The departure of the British colonialists in 1963 in fact saw the handover of our two states to new colonialists in Peninsular Malaysia i.e. those who believe in the vile and racist master race policy of ketuanan Melayu (Malay supremacy and dominance).
Ninth major reason. The Ketuanan Melayu policy in Sabah and Sarawak is kept going by local proxies of the ruling elite in Putrajaya. These stooges of Putrajaya are traitors who have participated in the colonial divide-and-rule policy of keeping the Chinese and majority non-Muslim natives out of the political mainstream and from the leverages of power.
To add insult to injury, they have willingly participated in the marginalization and disenfranchisement of their fellow countrymen through the placement of illegal immigrants on the local electoral rolls and the grant of MyKads through the backdoor by Putrajaya. What happened to the security promised us by Federation in 1963? This is the tenth major reason for the grinding poverty levels in Sabah and Sarawak.
Even more than the Chinese and non-Muslim natives communities, it’s now the local Muslim native communities that are feeling the brunt of marginalization and disenfranchisement. They see their already small stake under Article 153 of the Federal Constitution being shared with the instant natives created from among the illegal immigrants.
In Sabah, local proxies of Putrajaya have now been dispensed with and Umno itself has struck roots to take half the seats in the state assembly and half the Sabah parliamentary seats.
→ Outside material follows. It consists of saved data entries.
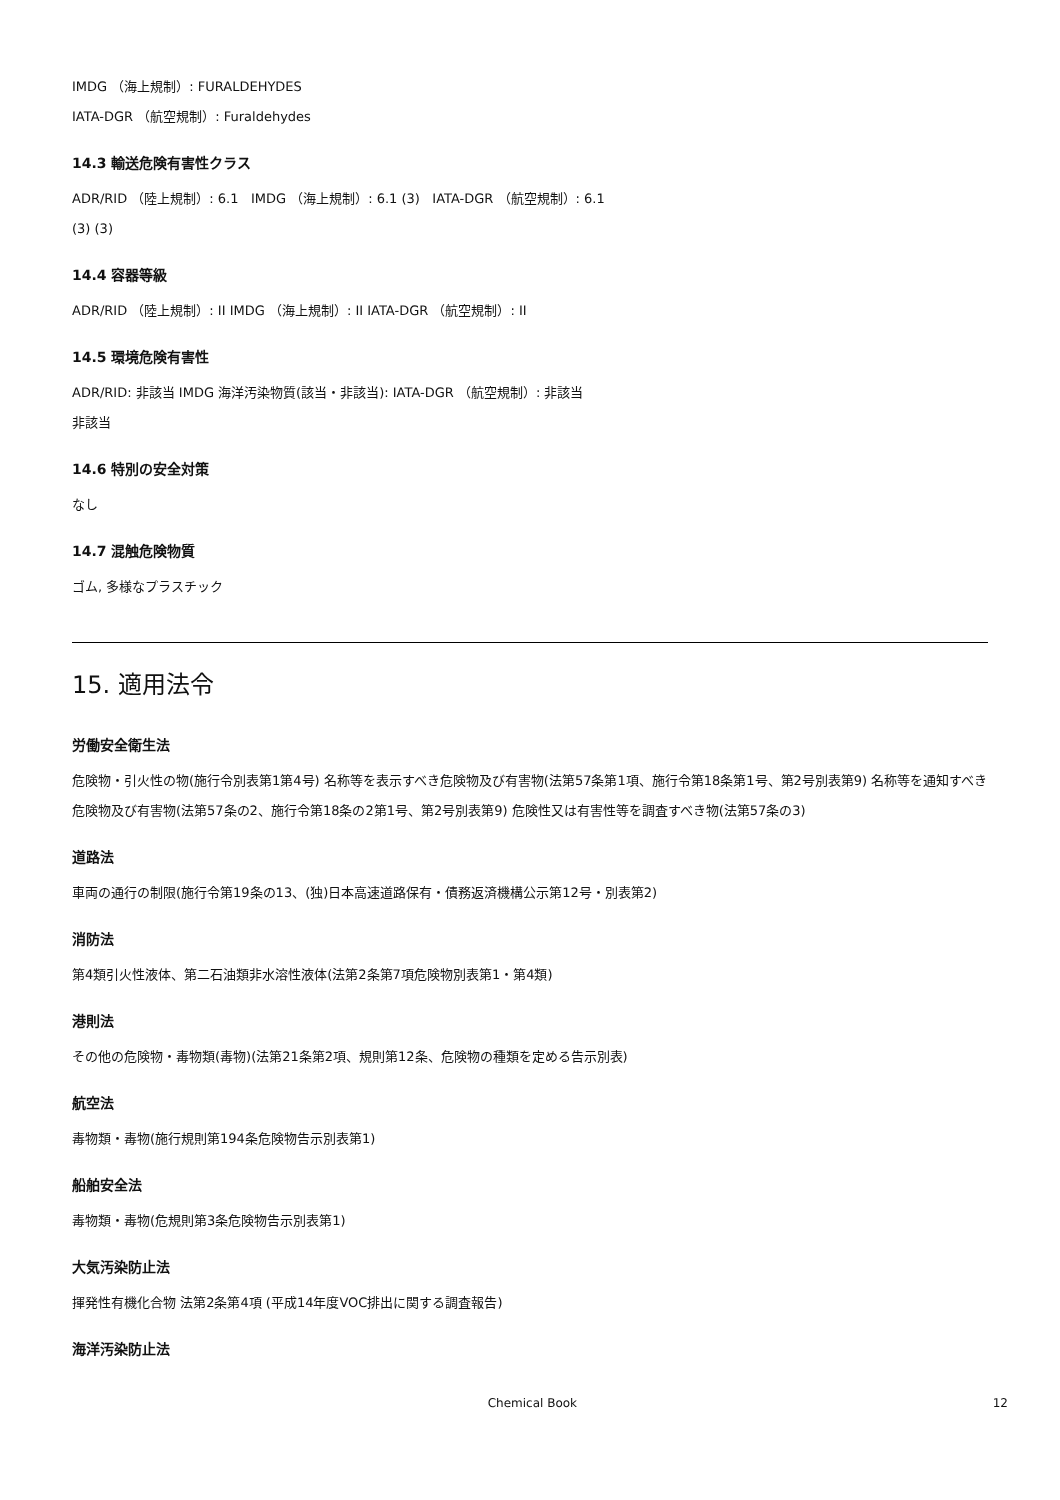IMDG （海上規制）: FURALDEHYDES
IATA-DGR （航空規制）: Furaldehydes
14.3 輸送危険有害性クラス
ADR/RID （陸上規制）: 6.1 IMDG （海上規制）: 6.1 (3) IATA-DGR （航空規制）: 6.1
(3) (3)
14.4 容器等級
ADR/RID （陸上規制）: II IMDG （海上規制）: II IATA-DGR （航空規制）: II
14.5 環境危険有害性
ADR/RID: 非該当 IMDG 海洋汚染物質(該当・非該当): IATA-DGR （航空規制）: 非該当
非該当
14.6 特別の安全対策
なし
14.7 混触危険物質
ゴム, 多様なプラスチック
15. 適用法令
労働安全衛生法
危険物・引火性の物(施行令別表第1第4号) 名称等を表示すべき危険物及び有害物(法第57条第1項、施行令第18条第1号、第2号別表第9) 名称等を通知すべき危険物及び有害物(法第57条の2、施行令第18条の2第1号、第2号別表第9) 危険性又は有害性等を調査すべき物(法第57条の3)
道路法
車両の通行の制限(施行令第19条の13、(独)日本高速道路保有・債務返済機構公示第12号・別表第2)
消防法
第4類引火性液体、第二石油類非水溶性液体(法第2条第7項危険物別表第1・第4類)
港則法
その他の危険物・毒物類(毒物)(法第21条第2項、規則第12条、危険物の種類を定める告示別表)
航空法
毒物類・毒物(施行規則第194条危険物告示別表第1)
船舶安全法
毒物類・毒物(危規則第3条危険物告示別表第1)
大気汚染防止法
揮発性有機化合物 法第2条第4項 (平成14年度VOC排出に関する調査報告)
海洋汚染防止法
Chemical Book 12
To mask their true intention, they invited MCA, MIC, Gerakan and the PPP along for company and recently came up with the so-called 1Malaysia policy. This further ensures the continued enslavement of Sabah.
In Sarawak, Umno is poised to enter state the manner that they have done in Sabah. This is to ensure that the majority Dayak community will never be able to rule their own state.
The 11th major reason for the grinding poverty levels in Sabah and Sarawak is the National Cabotage Policy (NPL) which decrees that all imports must go through Port Kelang as the National Load Centre. This ruthless policy has been responsible for the higher prices in Malaysian Borneo vis-a-vis Peninsular Malaysia in the face of lower wages. The NPL has held back the economic development and industrialization of Sabah and Sarawak since the advent of Malaysia.
It’s time for the international community and the United Nations to enter the picture and rescue Sabah and Sarawak from the gross violations of human rights taking place and restore our sovereignty and territorial integrity and guarantee our security.
There’s no longer any hope for us in Sabah and Sarawak.
Something must be done, and done quickly, before the situation further degenerates into an even greater vicious cycle of poverty, ignorance, disease and violence.
Daniel John Jambun is the President of CigMa (Common Interest Group Malaysia), an ad hoc apolitical human rights movement in Sabah.